En pleine tourmente financière, les banques se ruent sur les forêts et le carbone

Montreuil, le 15 septembre 2011 - En préparation des négociations sur le climat qui auront lieu en fin d’année à Durban (Afrique du Sud), et en pleine tourmente financière, le secteur banquier, avec en tête BNP Paribas [1], lance une offensive pour réclamer l’intégration des forêts dans le marché du carbone.
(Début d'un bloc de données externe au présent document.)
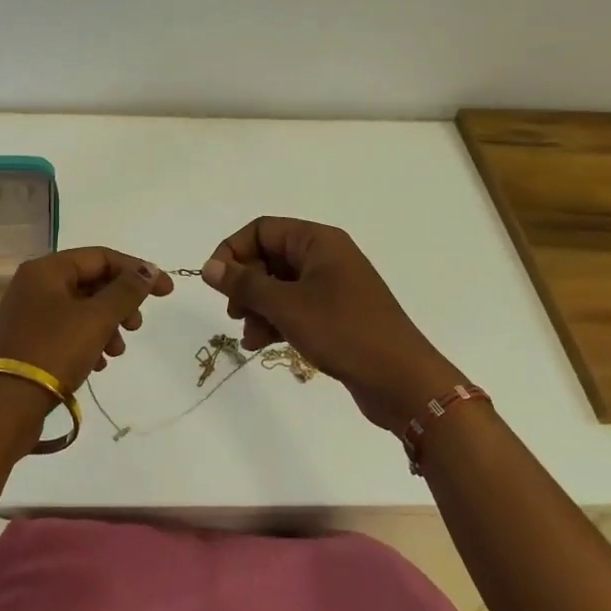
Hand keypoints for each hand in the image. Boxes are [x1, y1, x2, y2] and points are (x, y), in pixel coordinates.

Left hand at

Les Amis de la Terre s’opposent fermement à cette dérive qui ne repose sur aucune base scientifique et place l’avenir des forêts du monde, et des communautés qui en dépendent, dans les mains d’entreprises irresponsables.

Le Programme des Nations unies pour l’environnement (PNUE) et le secteur bancaire publient aujourd’hui un nouveau rapport[2], avec une série de recommandations, pour que les négociations sur la lutte contre la déforestation et le réchauffement climatique « s’ouvre efficacement aux flux de la finance privée[3]  ». Au centre des débats, les banques espèrent pouvoir accéder à un marché potentiel de plusieurs dizaines de milliards d’euros par an[4] avec la création de crédits-carbone forestiers REDD[5] qui pourraient être achetés par les entreprises et les États ne respectant pas leurs obligations de réduction des émissions de gaz à effet de serre. Or, comme l’explique Sylvain Angerand, chargé de campagne pour les Amis de la Terre et ingénieur forestier, la compensation carbone est une imposture scientifique : « Il n’est pas possible de compenser la libération de carbone d’origine fossile (pétrole, charbon...), qui s’est formé pendant plusieurs millions d’années, par un stockage très temporaire dans les forêts. Les grands incendies en Amazonie, en Russie ou en Asie du Sud-Est, qui se multiplient chaque année, nous le rappellent de façon évidente ».

En réalité, l’enjeu pour le secteur privé n’est pas tant de participer à la lutte contre les changements climatiques que de transformer la crise écologique en opportunité économique comme l’explique Yann Louvel, référent de la campagne Responsabilité des acteurs financiers pour les Amis de la Terre : «  Si BNP Paribas, et les autres banques qui ont co-signé ce rapport, voulaient vraiment s’engager pour le climat elles arrêteraient de financer d’une part des secteurs qui contribuent à la déforestation comme les monocultures de palmiers à huile ou de soja[6] et d’autre part des projets extrêmement controversés de centrales à charbon ou d’extraction de pétrole à partir de sables bitumineux[7]. »

Alors que le secteur financier s’écroule, les banques sont à la recherche de nouveaux placements présentés comme beaucoup plus sûrs et plus rentables : c’est ce qui explique la tendance croissante à la financiarisation des ressources naturelles et des biens communs comme l’atmosphère. Après la conférence de Durban en décembre, c’est le Sommet de Rio en juin qui est en ligne de mire des banques : « Les offensives du secteur financier pour mettre la main sur l’atmosphère et la biosphère se multiplient et il est urgent de s’y opposer car les conséquences écologiques et sociales sont désastreuses » comme l’explique Sylvain Angerand qui poursuit : « Nous observons de très près les projets pilotes et nous constatons de graves dérives : restriction d’accès, expulsion de communautés pour planter des arbres transgéniques à croissance rapide, ou encore, embauche de milices privées pour protéger les investissements de ces entreprises[8] ».

Les Amis de la Terre appellent donc les banques privées, et en particulier BNP Paribas, à faire face à leurs responsabilités en arrêtant de financer des projets qui contribuent à la déforestation et au dérèglement du climat plutôt que de vouloir en tirer doublement profit en jouant au pompier-pyromane.